As a purchaser, it is exciting to have the ability to go on-line and have a whole new market of available horses for your selection. Isn't it great!
Based on my own experiences, I think the extent to which a seller will go to present their horse to a potential purchaser is different based on several factors. Specifically breed and price range.
We have purchased 3 horses without seeing them "in-person". Two were from a reputable breeder and the other was from a trainer who competes successfully at national level.
Each offered comprehensive videos, health/soundness certificates and guarantees and client references. Needless to say, these horses were not priced in the inexpensive category.
However, regardless of the price, you should feel comfortable in asking the seller to provide any amount of information you desire to determine whether the horse is one that you want to spend your money on and live with everyday. Consider asking for the name and telephone number of the horses breeder, trainer, vet, farrier and previous owner, if applicable. Ask how long has the horse been on the market. If they are reluctant to provide specific information there may be a reason for it. Be sure to pay attention to the sellers facilities when you are there. The manner in which they maintain their barn and equipment, the quality of their feed, etc. is indicative of the treatment that they provide their animals. If it is dirty and poorly maintained, you can probably assume they have given the same treatment to the horse even though it might be presented to you clean, groomed and "show-shined" up for the day.
Ask them to do everything that you will want to be doing with the horse before you do it yourself. This gives you time to watch how they handle the horse and how it rides.
The road trip idea is a great one. If you find a prospect, try to spend as much time as possible with it. Go back the next day and do it all again if you have the luxury of time to do that. Before plunking down the cash be sure to ask for a 3rd party vet check and a satisfaction guarantee.

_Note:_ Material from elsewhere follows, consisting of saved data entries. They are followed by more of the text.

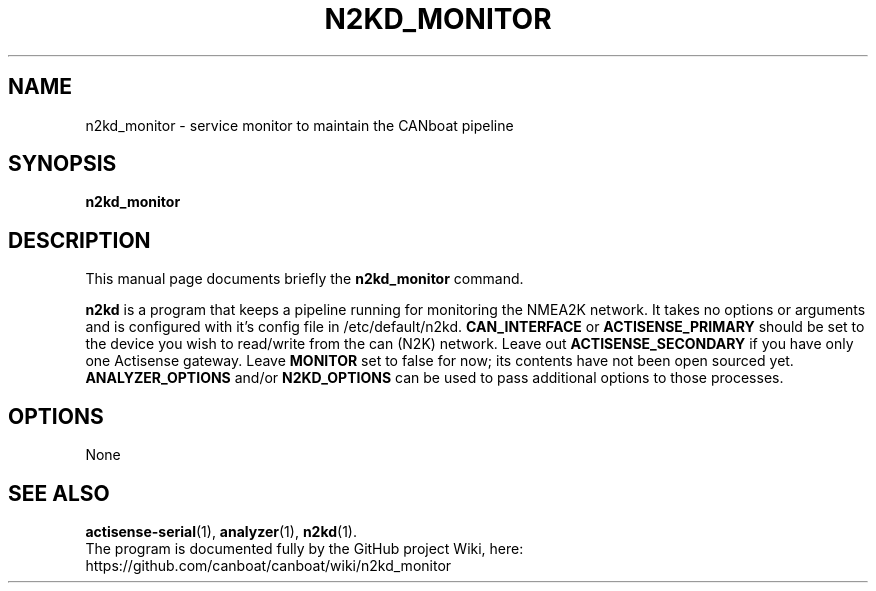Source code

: .\"                                      Hey, EMACS: -*- nroff -*-
.\" (C) Copyright 2019 Philip J. Freeman <elektron@halo.nu>,
.\"
.TH N2KD_MONITOR 1 "February  2 2019"
.\" Please adjust this date whenever revising the manpage.
.\"
.SH NAME
n2kd_monitor \- service monitor to maintain the CANboat pipeline
.SH SYNOPSIS
.B n2kd_monitor
.SH DESCRIPTION
This manual page documents briefly the
.B n2kd_monitor
command.
.PP
.B n2kd
is a program that keeps a pipeline running for monitoring the NMEA2K network. It takes no options or arguments and is configured with it's config file in /etc/default/n2kd.
.B CAN_INTERFACE
or
.B ACTISENSE_PRIMARY
should be set to the device you wish to read/write from the can (N2K) network. Leave out
.B ACTISENSE_SECONDARY
if you have only one Actisense gateway. Leave
.B MONITOR
set to false for now; its contents have not been open sourced yet.
.B ANALYZER_OPTIONS
and/or
.B N2KD_OPTIONS
can be used to pass additional options to those processes.
.SH OPTIONS
None
.SH SEE ALSO
.BR actisense-serial (1),
.BR analyzer (1),
.BR n2kd (1).
.br
The program is documented fully by the GitHub project Wiki, here:
https://github.com/canboat/canboat/wiki/n2kd_monitor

There are lots of great articles and books that will give you some guidelines when making a purchase. You can also source lots of good advice on various internet sites so that you can make your own pre-purchase check list. This will really help you when it comes down to making comparisons on several horses which you might like.
Above all, be pragmatic, set your emotions aside and take your helmet along with you. I laugh when I think about all the times over the years I have ridden a horse that a seller has told me "this horses never bucks"......right.